The Presiding Bishop of the Episcopal Church, Dr Katharine Jefferts Schori, warned the Bishop before the vote of the “potential consequences of the direction in which you appear to be leading San Joaquin. . . I do not intend to threaten you, only to urge you to reconsider and draw back from this trajectory.” Her letter, though in essence duplicating earlier letters sent to the Bishops of Pittsburgh and Fort Worth, did not mention legal action.

Bishop Schofield noted: “There is a pastoral tone to this letter which is much appreciated. Informing me that you are not writing with any threats is most encouraging also.”

In a pastoral letter in November, Bishop Schofield wrote: “The Diocese’s place in the Anglican Communion and in full communion with the See of Canterbury has been assured through an invitation extended by the Anglican Church of the Southern Cone, which is offering the Diocese membership on an emergency and pastoral basis until the Episcopal Church, among other things, repents and complies with the requests of the Windsor report and accepts the pastoral plan proposed by the Primates of the Anglican Communion in Dar es Salaam in February 2007.”

Bishop Venables’s response to the vote was: “Welcome home.

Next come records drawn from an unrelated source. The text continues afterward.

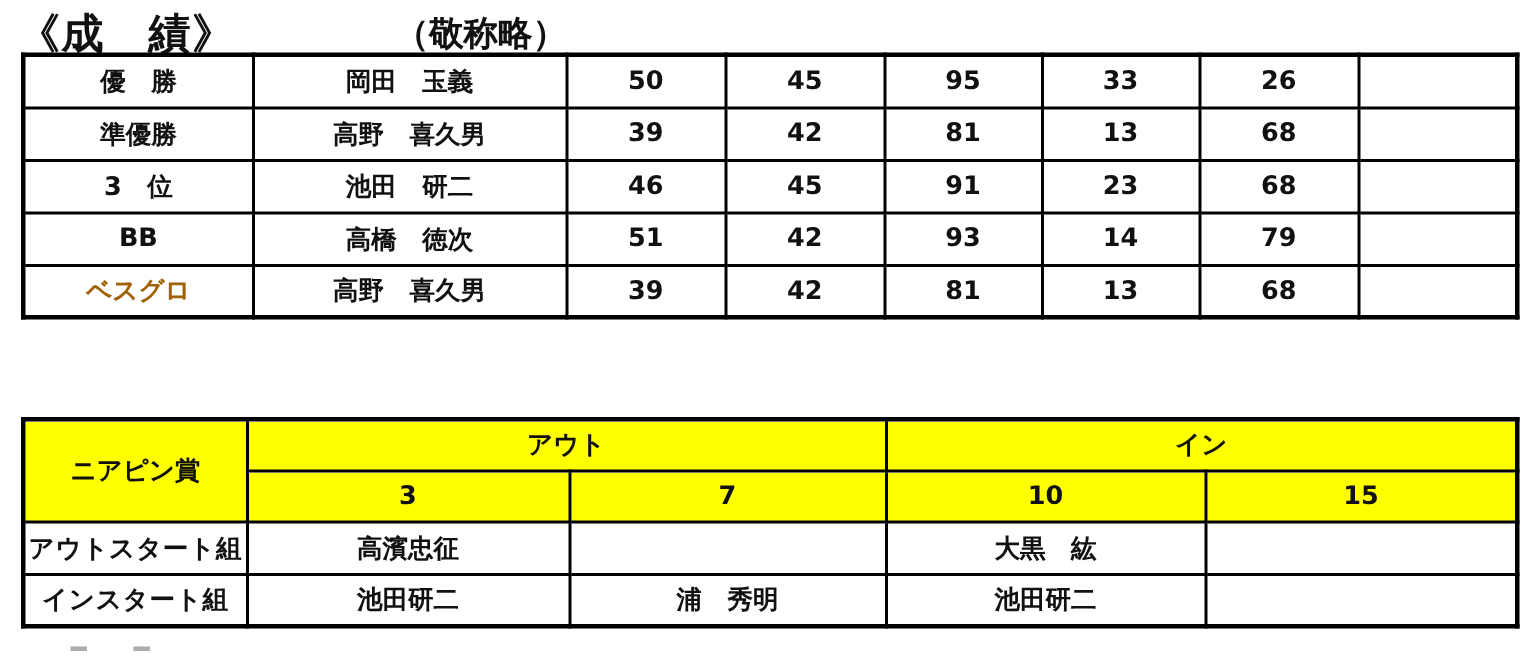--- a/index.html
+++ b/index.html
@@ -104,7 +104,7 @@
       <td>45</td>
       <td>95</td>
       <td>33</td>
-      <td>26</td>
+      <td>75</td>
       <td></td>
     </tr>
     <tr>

And welcome back into full fellowship in the Anglican Communion.”

A suggestion that Dr Williams had conceded oversight of traditional dioceses by the Southern Cone as a “sensible way forward” in the crisis had been widely attributed to Bishop Venables, who had a routine meeting with Dr Williams at Lambeth in September. Asked directly in an interview with the Church Times last month what Dr Williams had said, Bishop Venables emphasised only that “We would not have moved if I had not had that conversation with him” (News, 16 November). The words “sensible way forward” were used by Bishop Schofield in his November letter.

Bishop Venables said on Tuesday: “The Archbishop of Canterbury’s opinion is important to us, which is why I kept him informed of what our plans were, but at no time did we seek his endorsement or claim it.”

The Episcopal Church received the news of San Joaquin’s departure “with sadness”, said Dr Jefferts Schori after the San Joaquin vote (70:12 clergy in favour and 103:10 laity). “We deeply regret their unwillingness or inability to live within the historical Anglican understanding of comprehensiveness. We wish them to know of our prayers for them and their journey. The Episcopal Church will continue in the diocese of San Joaquin, albeit with new leadership.”

She has appointed the Revd Robert Moore to provide “an ongoing pastoral presence to the continuing Episcopalians”. The Episcopal News Service reported on Tuesday a comment by Michael Glass, a lawyer, that Bishop Schofield had threatened the livelihoods and congregational finances of priests who opposed the secession.

The Bishop of Lexington, the Rt Revd Stacy Sauls, who chairs the US House of Bishops’ task force on property disputes, has written to reassure the remnant “of the justice and rightness of your position”.